Last night, that’s the night of July 7, 2010, I was on the land-side of Galle Road, between the Savoy and the Wellawatte Junction, waiting for my friend Jayanath Bodahandi, who had run across to the bank to withdraw some money.  Two things happened. First, I remembered being sent to banks to cash cheques written by my mother and sometimes by my father. Tokens. Waiting. Two hour chores that take just a few minutes now. We forget the inconveniences that conveniences replace.  Like the long queues of the ration-days of the 70s. Like the every-moment anxieties before the LTTE was defeated.

We forget, I realized, waiting for Bodhi, the trees we cut so that we can build a road that gets us from here to there and to nowhere and everywhere faster so that we can do something or everything, anything or nothing.  We don’t see the trees that stood on the roads we walk.  We don’t see the teachers who gave us words and thoughts and skills and ways of engaging.  We don’t see our parents when we look at ourselves in the mirror and we don’t see ourselves in our children or vice versa. We have seeing moments that are myopic and ‘blindnesses’ that illuminate.

I was waiting for Bodhi for a long time. I noticed a man seated on the pavement, his back against a wall.  ‘Mendicant’ I read.  I saw immediately all the beggars who’ve been mysteriously murdered over the past few months. I saw this middle-aged, emaciated man, scratching his matted hair, one leg raised and shaking uncontrollably.  I remembered amputees and how they are said to suffer terribly from the itch from the limb-part that’ gone forever.  I remembered that I have two feet. 

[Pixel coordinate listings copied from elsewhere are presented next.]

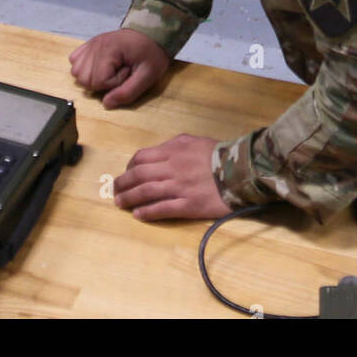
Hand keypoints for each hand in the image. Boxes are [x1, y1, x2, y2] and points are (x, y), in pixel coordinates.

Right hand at [69, 28, 169, 108]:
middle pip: (83, 78)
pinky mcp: (89, 44)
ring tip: (110, 70)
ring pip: (75, 71)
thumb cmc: (152, 53)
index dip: (114, 83)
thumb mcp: (148, 76)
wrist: (152, 33)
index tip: (128, 73)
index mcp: (110, 49)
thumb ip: (128, 92)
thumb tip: (106, 104)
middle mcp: (96, 45)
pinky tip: (99, 66)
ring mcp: (91, 44)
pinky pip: (74, 60)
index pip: (99, 81)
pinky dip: (84, 67)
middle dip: (101, 83)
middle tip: (119, 73)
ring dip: (91, 77)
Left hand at [112, 134, 231, 220]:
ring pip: (147, 192)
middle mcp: (172, 168)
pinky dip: (148, 212)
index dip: (129, 166)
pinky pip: (163, 209)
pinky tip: (138, 215)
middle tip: (114, 191)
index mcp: (173, 150)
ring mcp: (180, 187)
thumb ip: (174, 146)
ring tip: (119, 204)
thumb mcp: (193, 141)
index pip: (142, 157)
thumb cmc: (218, 154)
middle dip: (123, 183)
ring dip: (130, 198)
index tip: (125, 174)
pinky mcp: (189, 205)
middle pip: (139, 175)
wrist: (241, 170)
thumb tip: (158, 153)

I remembered a line from Simon Navagaththegama’s ‘Sansaara aaranyaye dadayakkaraya (The Hunter in the Wilderness of Sansara).  Simon was describing place. The Mullegama Gal Kanda and the jungle that surrounded it.  It was jungle, he wrote. Then the jungle was ‘covered’ he said by civilization.  Then, yet again, civilization was re-covered by the forest. Time passes. Things immortal get obliterated. We all pass on although we are all convinced that passing-on moment is not going to arrive today. 

What is the name of the book that helped shape notions of good and bad and distinguishing lines?  No, not religious books.  Story book. I remembered Lassana Vasilissa (Vasilissa the Beautiful).  I remembered the chess game that I was winning but lost and all the lessons I’ve learnt from things that didn’t arrive, couldn’t arrive and were pushed aside in my ignorance and arrogance. 

I asked if I should look more carefully at what’s around me.  I realized this is silly.  Things have a logic of their own and sometimes will not visit just because we send invitation.  We have ‘eyes’ at particular times, not a moment before and not a moment after.  We could, theoretically obtain something on account of striving, but there will always be something else that we will forego as a result.

Right now I am drinking a cup of tea.  I am seeing tea leaf and bead of sweat. I am seeing a forest that existed and is not gone and the forest that will someday recover its traditional homeland or else the desert that will arrive to punish us for our greed and arrogance. 

Moments. Interesting things. They make us see things. Even when our eyes are closed.